DATA PROVIDED below:

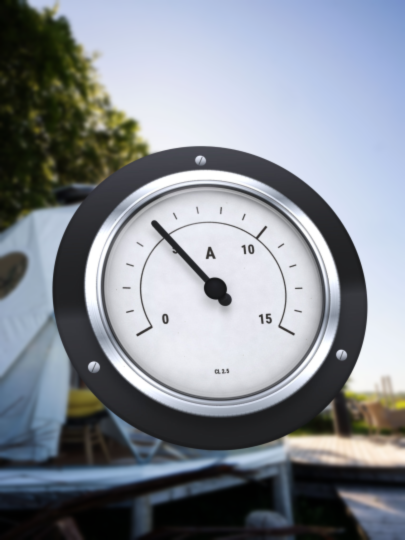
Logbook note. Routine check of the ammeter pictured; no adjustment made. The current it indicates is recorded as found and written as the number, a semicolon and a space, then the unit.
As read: 5; A
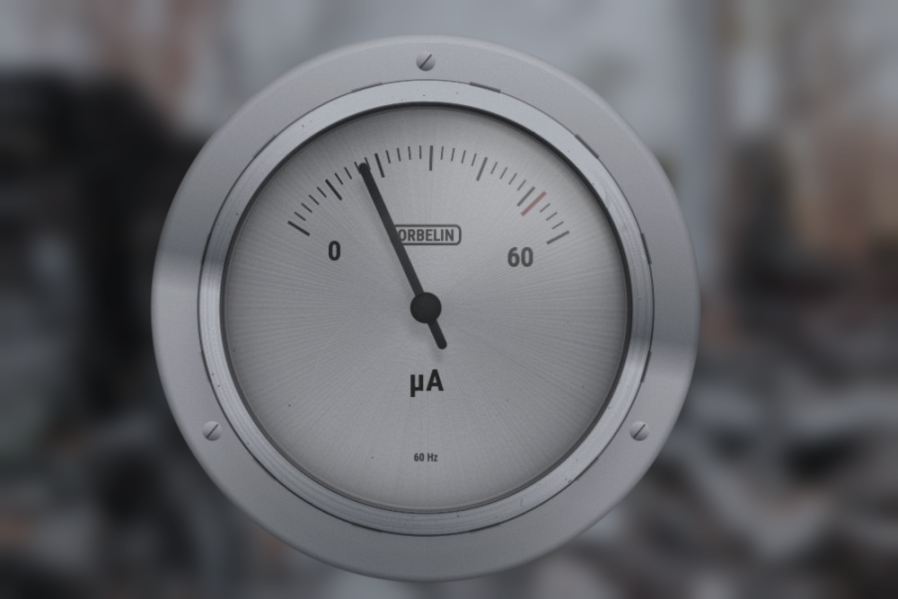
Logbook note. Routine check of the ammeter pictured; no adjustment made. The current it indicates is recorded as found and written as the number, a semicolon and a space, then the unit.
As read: 17; µA
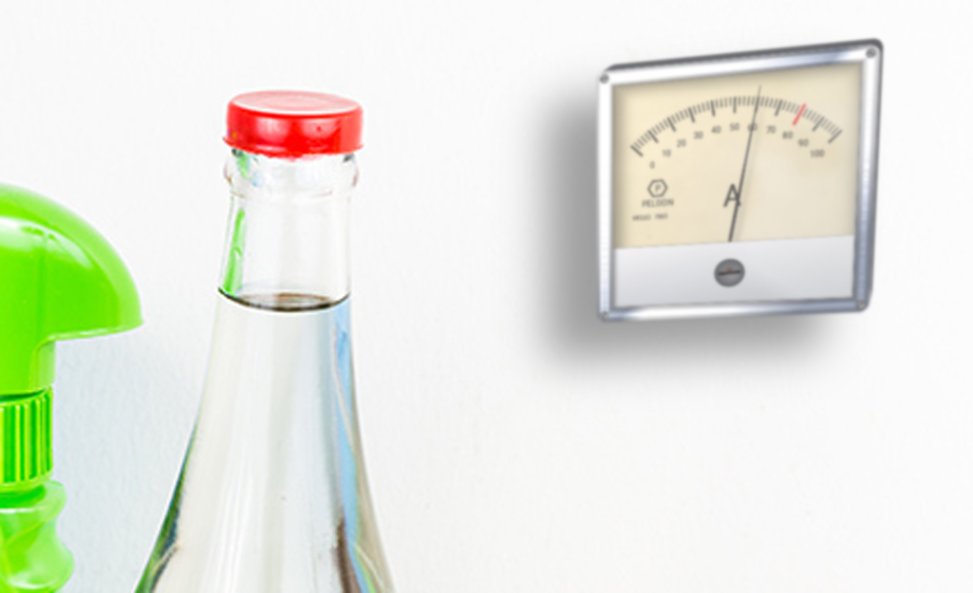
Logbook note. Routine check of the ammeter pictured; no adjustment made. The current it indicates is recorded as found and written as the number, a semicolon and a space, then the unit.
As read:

End of DATA PROVIDED.

--- WHAT THE TASK ASKS ---
Render the records as a JSON list of strings, one string per line, starting at the beginning of the records and ending with the line that contains "As read: 5; A", with both ends included and blank lines left out. Leave the pictures out of the list.

--- WRITTEN ANSWER ---
[
  "Logbook note. Routine check of the ammeter pictured; no adjustment made. The current it indicates is recorded as found and written as the number, a semicolon and a space, then the unit.",
  "As read: 5; A"
]